Valve, perusahaan di balik platform Steam, baru-baru ini membandingkan sistem loot box-nya dengan konsep "Labubus" dalam upaya pertahanan atas tuntutan hukum yang mereka hadapi. Dalam pertahanan tersebut, Valve menyatakan bahwa menyelesaikan kasus ini dengan cara yang diinginkan penggugat akan menciptakan preseden buruk bagi industri. Menurut Valve, sistem loot box yang mereka terapkan tidak berbeda jauh dengan konsep Labubus, yang sering digunakan dalam konteks hiburan dan permainan.

Untuk memahami konteks ini, perlu dipahami bahwa loot box adalah fitur dalam permainan yang memungkinkan pemain membeli paket misteri yang berisi item acak, seringkali dengan nilai yang tidak pasti. Konsep ini telah menjadi kontroversi karena dianggap mirip dengan perjudian, terutama karena pemain tidak tahu pasti apa yang akan mereka dapatkan sampai mereka membuka paket tersebut. Labubus, di sisi lain, adalah konsep yang digunakan dalam hukum untuk menggambarkan situasi di mana seseorang membeli sesuatu tanpa mengetahui nilai sebenarnya, seringkali digunakan dalam konteks perjudian atau spekulasi. Dengan membandingkan loot box dengan Labubus, Valve berusaha untuk membuktikan bahwa praktik mereka tidak berbeda dari konsep yang sudah ada dan diterima dalam hukum.

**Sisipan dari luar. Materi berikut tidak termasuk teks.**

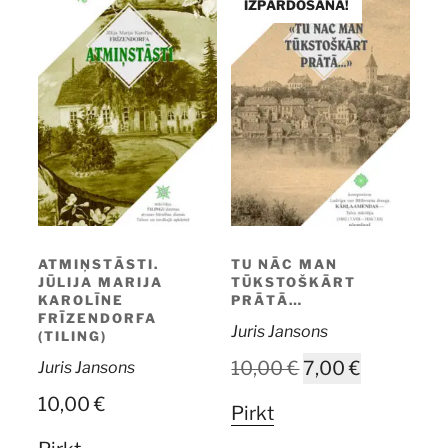
IZPĀRDOŠANA!
ATMIŅSTĀSTI.
TU NĀC MAN
JŪLIJA MARIJA
TŪKSTOŠKĀRT
KAROLĪNE
PRĀTĀ…
FRĪZENDORFA
Juris Jansons
(TILING)
Original
Current
10,00
€
7,00
€
Juris Jansons
price
price
10,00
€
Pirkt
was:
is:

Dampak dari pertahanan Valve ini dapat signifikan bagi industri permainan dan teknologi secara keseluruhan. Jika Valve berhasil membela posisinya, hal ini dapat membuka jalan bagi pengembang permainan lain untuk menerapkan sistem serupa tanpa takut akan tuntutan hukum. Namun, jika pengadilan memutuskan bahwa sistem loot box Valve melanggar hukum, ini dapat memicu perubahan besar dalam cara permainan dibuat dan dijual, terutama dalam hal transparansi dan keadilan bagi pemain. Industri permainan dan komunitas pemain akan dengan cermat mengikuti perkembangan kasus ini karena implikasinya yang luas.